Dispelling my insecurity new thoughts arose — if technology is becoming human-centered, how is “human” being defined? If you are not considered “human” for centuries, why would there be an emphasis on incorporating your experiences and history into the things you use daily?
I started asking questions, Why does Siri and all her variations sound white? Why don’t some soap dispensers work for me? Why are black people being labeled as gorillas, and why did Google have to “fix” it by removing gorillas from being recognized? Why did the Microsoft chat bot turn into a neo-nazi and why does it’s successor Zo avoid all things deemed “politically incorrect” and on TOP of that can’t tell me slavery is bad? And why the hell does she says “those people” after I ask the question?
When it boiled down, I realized I was highly valuable to a team. My expertise in African American studies helped me to hone an awareness of the biases and systems that are responsible for the technology I just mentioned. It groomed me to read between the lines and recognize the subtle effects of hegemonic teams and companies that a big risk in a global society and how it can promote the exploitation and commodification of the vulnerable.
Furthering my research on UX after this insight, I realized that it is a differentiating factor in companies that will survive in the future. But what’s the point of well crafted experiences that are racist, sexist, homophobic, classist, and ableist? Ya’ll need a sista.
Just like in academia, no matter the subject or experience, if the lens of analysis reduces the humanity of a people or eradicates their perspective it reflects the bias of it’s creator.
Therefore by de-marginalizing the black experience, it is inevitable that technology will develop the capacity to become aware of and deal with oppressive systems.
There was my space, tapping into it I thought of Molefi K. Asante’s concept of Afrocentricity “a paradigm based on the idea that African people should re-assert a sense of agency in order to achieve sanity.” The perspective locates the suppressed histories and experiences of the African Diaspora to place them at the center when evaluating social, economic, political, psychosocial and spiritual phenomena.

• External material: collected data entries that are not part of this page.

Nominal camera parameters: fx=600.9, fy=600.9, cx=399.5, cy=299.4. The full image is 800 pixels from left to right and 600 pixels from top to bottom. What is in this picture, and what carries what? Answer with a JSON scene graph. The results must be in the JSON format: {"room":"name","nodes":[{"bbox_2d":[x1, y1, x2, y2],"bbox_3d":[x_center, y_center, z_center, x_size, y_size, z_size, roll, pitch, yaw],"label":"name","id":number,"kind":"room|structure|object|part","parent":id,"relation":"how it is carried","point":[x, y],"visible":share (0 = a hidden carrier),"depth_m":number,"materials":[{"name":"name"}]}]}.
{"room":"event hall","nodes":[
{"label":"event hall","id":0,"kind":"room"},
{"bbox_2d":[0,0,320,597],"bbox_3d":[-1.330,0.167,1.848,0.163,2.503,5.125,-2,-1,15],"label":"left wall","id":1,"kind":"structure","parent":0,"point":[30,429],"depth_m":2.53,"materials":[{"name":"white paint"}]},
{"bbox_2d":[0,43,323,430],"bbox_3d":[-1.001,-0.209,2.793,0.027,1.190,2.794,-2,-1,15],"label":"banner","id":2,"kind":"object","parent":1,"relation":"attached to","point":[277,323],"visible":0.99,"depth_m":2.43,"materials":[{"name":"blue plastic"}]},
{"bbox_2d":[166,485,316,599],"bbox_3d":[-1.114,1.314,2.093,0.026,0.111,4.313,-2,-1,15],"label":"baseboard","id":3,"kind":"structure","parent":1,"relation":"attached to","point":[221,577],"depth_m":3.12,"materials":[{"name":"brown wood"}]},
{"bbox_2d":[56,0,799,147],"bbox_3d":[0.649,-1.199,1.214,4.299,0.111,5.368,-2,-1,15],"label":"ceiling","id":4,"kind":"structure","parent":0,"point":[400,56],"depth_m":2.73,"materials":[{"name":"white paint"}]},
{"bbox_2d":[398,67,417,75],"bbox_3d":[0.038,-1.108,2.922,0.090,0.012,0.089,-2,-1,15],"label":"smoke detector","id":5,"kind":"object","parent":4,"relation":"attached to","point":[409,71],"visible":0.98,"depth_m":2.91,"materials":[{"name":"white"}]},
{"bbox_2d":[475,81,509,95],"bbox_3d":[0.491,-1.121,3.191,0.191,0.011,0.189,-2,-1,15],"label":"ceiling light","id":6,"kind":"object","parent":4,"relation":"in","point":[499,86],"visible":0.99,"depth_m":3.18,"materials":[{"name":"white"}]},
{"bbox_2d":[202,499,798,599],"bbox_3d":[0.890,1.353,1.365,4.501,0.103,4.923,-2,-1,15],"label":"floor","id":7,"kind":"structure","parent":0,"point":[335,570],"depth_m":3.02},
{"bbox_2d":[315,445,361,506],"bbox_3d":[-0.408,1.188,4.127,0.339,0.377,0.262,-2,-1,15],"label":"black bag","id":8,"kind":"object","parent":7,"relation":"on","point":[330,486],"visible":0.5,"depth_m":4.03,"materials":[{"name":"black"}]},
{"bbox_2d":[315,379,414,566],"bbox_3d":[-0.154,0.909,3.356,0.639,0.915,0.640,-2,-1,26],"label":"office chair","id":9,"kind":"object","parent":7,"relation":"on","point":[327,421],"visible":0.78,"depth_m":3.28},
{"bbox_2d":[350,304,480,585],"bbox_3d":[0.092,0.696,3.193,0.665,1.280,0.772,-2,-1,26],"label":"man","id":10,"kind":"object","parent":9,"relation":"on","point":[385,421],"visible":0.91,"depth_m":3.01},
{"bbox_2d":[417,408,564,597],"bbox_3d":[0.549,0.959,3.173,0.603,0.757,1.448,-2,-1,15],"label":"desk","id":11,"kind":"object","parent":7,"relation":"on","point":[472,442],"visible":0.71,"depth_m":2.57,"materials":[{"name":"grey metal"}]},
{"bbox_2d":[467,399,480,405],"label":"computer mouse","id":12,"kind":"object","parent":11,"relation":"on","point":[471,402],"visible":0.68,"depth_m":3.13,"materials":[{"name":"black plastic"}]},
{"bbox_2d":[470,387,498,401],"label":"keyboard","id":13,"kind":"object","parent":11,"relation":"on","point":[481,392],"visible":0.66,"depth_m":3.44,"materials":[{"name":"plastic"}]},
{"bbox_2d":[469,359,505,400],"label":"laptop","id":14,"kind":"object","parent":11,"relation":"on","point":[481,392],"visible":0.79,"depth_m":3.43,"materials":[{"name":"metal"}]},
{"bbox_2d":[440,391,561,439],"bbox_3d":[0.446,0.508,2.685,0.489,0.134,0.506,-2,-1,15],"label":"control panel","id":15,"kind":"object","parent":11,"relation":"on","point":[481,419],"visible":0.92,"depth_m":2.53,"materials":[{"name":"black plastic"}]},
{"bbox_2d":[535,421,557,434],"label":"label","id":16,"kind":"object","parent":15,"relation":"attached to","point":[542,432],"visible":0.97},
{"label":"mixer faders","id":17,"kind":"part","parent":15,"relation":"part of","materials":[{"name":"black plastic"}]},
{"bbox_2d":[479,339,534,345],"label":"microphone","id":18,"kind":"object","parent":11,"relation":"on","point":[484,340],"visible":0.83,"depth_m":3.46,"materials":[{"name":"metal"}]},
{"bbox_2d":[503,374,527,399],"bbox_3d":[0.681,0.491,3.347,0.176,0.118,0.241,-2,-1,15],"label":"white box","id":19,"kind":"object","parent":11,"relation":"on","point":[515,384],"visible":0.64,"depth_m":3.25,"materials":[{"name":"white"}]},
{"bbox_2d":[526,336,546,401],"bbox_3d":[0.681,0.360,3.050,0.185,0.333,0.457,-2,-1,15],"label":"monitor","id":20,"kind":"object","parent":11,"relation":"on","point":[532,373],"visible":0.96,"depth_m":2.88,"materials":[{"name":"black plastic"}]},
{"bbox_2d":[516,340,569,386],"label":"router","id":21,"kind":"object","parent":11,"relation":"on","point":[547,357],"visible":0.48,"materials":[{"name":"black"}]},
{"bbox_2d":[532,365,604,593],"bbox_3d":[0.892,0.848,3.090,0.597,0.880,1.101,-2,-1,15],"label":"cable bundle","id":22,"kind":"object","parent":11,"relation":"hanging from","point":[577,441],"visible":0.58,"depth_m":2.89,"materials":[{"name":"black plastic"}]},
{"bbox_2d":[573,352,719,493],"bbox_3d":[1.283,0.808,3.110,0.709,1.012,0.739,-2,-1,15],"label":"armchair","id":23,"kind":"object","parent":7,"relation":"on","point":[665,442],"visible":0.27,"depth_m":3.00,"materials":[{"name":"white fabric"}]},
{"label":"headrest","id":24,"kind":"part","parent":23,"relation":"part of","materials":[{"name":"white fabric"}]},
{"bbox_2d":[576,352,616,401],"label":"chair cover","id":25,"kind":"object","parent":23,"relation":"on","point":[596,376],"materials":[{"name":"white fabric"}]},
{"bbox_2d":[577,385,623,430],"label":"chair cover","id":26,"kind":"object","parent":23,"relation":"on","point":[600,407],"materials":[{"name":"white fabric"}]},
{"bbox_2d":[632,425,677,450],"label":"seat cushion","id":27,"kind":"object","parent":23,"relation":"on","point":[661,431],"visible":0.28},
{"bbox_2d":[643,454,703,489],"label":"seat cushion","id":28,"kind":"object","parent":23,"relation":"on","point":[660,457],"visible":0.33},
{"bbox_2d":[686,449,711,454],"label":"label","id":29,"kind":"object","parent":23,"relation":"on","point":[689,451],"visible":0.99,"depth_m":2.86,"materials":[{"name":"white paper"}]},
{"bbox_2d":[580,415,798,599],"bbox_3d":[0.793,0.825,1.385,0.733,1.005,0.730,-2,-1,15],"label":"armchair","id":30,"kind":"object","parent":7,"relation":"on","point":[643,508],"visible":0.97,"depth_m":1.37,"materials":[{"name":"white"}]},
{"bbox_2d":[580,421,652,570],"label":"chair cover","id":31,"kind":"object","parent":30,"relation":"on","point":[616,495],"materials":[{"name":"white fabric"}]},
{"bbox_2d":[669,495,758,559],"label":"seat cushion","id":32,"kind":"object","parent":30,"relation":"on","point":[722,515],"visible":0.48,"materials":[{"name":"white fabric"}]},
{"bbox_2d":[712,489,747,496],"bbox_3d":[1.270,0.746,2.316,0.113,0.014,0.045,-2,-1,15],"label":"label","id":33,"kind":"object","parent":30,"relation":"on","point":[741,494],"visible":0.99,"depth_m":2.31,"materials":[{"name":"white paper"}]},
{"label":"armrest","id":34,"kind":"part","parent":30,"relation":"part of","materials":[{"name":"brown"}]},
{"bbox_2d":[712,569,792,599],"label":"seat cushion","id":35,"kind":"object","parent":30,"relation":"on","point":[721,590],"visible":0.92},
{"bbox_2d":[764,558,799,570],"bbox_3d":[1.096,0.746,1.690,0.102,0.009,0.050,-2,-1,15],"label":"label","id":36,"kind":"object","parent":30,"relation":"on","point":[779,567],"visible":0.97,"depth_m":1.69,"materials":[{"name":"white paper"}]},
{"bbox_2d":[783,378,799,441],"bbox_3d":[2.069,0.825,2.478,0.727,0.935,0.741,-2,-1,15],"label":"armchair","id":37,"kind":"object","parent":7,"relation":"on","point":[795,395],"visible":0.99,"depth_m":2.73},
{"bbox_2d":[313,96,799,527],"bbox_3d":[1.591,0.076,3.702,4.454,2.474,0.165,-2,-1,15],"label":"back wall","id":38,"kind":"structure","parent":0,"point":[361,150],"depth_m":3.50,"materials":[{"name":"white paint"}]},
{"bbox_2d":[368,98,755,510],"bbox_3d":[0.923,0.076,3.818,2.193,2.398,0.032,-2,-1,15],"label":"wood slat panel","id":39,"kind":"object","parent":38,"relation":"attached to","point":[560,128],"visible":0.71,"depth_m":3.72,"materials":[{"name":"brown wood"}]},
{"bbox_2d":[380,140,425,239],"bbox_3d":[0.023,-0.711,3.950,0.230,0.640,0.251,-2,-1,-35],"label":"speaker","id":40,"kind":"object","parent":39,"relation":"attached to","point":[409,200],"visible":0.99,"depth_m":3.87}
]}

Afrocentric research was developed it’s core tenants being (1) the research impacts the community positively and (2) the community actually desires the research / project being executed. Is that not user experience?! To create what the user needs by asking them and developing an experience with the product be delightful and solve their problems. Yup, that was it. As a researcher and lover of strategy this was my spot.
I want sane people and sane technology, if the AI can understand oppressive systems it’s cool with me. But seriously, when you view social phenomena from the black experience, you become much more aware of the interlocking nature of oppression that situates blackness at the bottom of the “hierarchy.” This led me to write the article Inter[tech]tionality: Checking our Design, which is a foundational concept that drives my UX work.
So as I come to the *almost* one-year mark as a UXer, I have listed the principles that keep me grounded in why I got into UX.
I value my sanity over conformity, and do not erase my blackness or any other identity I express.
I do not shrink itself for the possibility to become visible in the future.
I do not concern myself with superficial conversations of “we will do better” and corporate multiculturalism.
I draw on the activist roots of black liberation, and reject greedy attempts to use technology to enslave.
I share information and enable others to begin their own journeys in technology.
I bring my perspective and the perspectives of those absent from the room.